» Problem details: Return the earnings call transcript below word for word, in its entirety.

Sure. I'll take that, Josh. I appreciate you mentioning that. Hedging has not been part of our repertoire in the past to -- sometimes to our benefit and sometimes not. Recently, we've made some substantial hedges for both Q2 and Q3, as you've seen. We've also started layering on Q4. I think what you'll see from us going forward is a much more systematic approach to hedging our production. You say why not hedge out next year. I think prices are going to continue to improve as we go out throughout this year and into 2021. So I don't think there's a particular price point that we're going to talk about on this call, but we will continue to add hedges on a quarterly basis going forward.
Got it. And then just a question on the volumes. You guys have held this kind of 40,000 to 45,000 level for -- it seems it's about 6 quarters now and spending anywhere from the $175 million to $200 million plus in that range. If you guys were to add the $75 million of capital in the back half of this year, can you stabilize volumes at a lower level? Or does the volumes continue to decline into 2021?
I think production is something we always focused on certainly in the past. And with production curtailments, that's a hard thing to forecast. So I'm not going to give you some specifics around that. It's just too hard to look at right now from a curtailment point of view on how we're going to end the year. Q4 last year was a very strong quarter. And we knew that coming into Q1, it was going to be a little bit lower than Q4, even with the 5 rigs that we had running in the first part of the quarter. So I think the production was in line with our expectations-ish, even though we had a few more shut-ins due to offset completions. I'm going to hesitate or back off the maintenance CapEx question a bit, but know that we are certainly managing the production to the best of our ability. And without giving any forward-looking forecast or what our volumes are going to be this year, I'm going to shy away for the back half of that question.
Your next response is from Dun McIntosh.
Sean, I just had a quick question, maybe a little more color around the curtailments, up to 40%. How do you kind of think about a true shut-in versus maybe choking wells back? And then to break that down further between maybe some older legacy kind of lower rate wells versus your more flush production? And then kind of coming out on the back side of that, bringing those back on, any color around costs that might be associated with bringing those volumes back?

[Data excerpts]
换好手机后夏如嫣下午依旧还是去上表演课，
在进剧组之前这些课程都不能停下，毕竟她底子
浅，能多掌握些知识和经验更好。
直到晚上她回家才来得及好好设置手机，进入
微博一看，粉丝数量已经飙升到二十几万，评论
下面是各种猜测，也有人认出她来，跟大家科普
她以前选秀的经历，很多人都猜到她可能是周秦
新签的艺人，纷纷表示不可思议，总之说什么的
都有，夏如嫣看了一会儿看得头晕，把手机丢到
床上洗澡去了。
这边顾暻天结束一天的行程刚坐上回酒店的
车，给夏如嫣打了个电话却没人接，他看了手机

» Response to the task:
Sure. I'll take that, Josh. I appreciate you mentioning that. Hedging has not been part of our repertoire in the past to -- sometimes to our benefit and sometimes not. Recently, we've made some substantial hedges for both Q2 and Q3, as you've seen. We've also started layering on Q4. I think what you'll see from us going forward is a much more systematic approach to hedging our production. You say why not hedge out next year. I think prices are going to continue to improve as we go out throughout this year and into 2021. So I don't think there's a particular price point that we're going to talk about on this call, but we will continue to add hedges on a quarterly basis going forward.
Got it. And then just a question on the volumes. You guys have held this kind of 40,000 to 45,000 level for -- it seems it's about 6 quarters now and spending anywhere from the $175 million to $200 million plus in that range. If you guys were to add the $75 million of capital in the back half of this year, can you stabilize volumes at a lower level? Or does the volumes continue to decline into 2021?
I think production is something we always focused on certainly in the past. And with production curtailments, that's a hard thing to forecast. So I'm not going to give you some specifics around that. It's just too hard to look at right now from a curtailment point of view on how we're going to end the year. Q4 last year was a very strong quarter. And we knew that coming into Q1, it was going to be a little bit lower than Q4, even with the 5 rigs that we had running in the first part of the quarter. So I think the production was in line with our expectations-ish, even though we had a few more shut-ins due to offset completions. I'm going to hesitate or back off the maintenance CapEx question a bit, but know that we are certainly managing the production to the best of our ability. And without giving any forward-looking forecast or what our volumes are going to be this year, I'm going to shy away for the back half of that question.
Your next response is from Dun McIntosh.
Sean, I just had a quick question, maybe a little more color around the curtailments, up to 40%. How do you kind of think about a true shut-in versus maybe choking wells back? And then to break that down further between maybe some older legacy kind of lower rate wells versus your more flush production? And then kind of coming out on the back side of that, bringing those back on, any color around costs that might be associated with bringing those volumes back?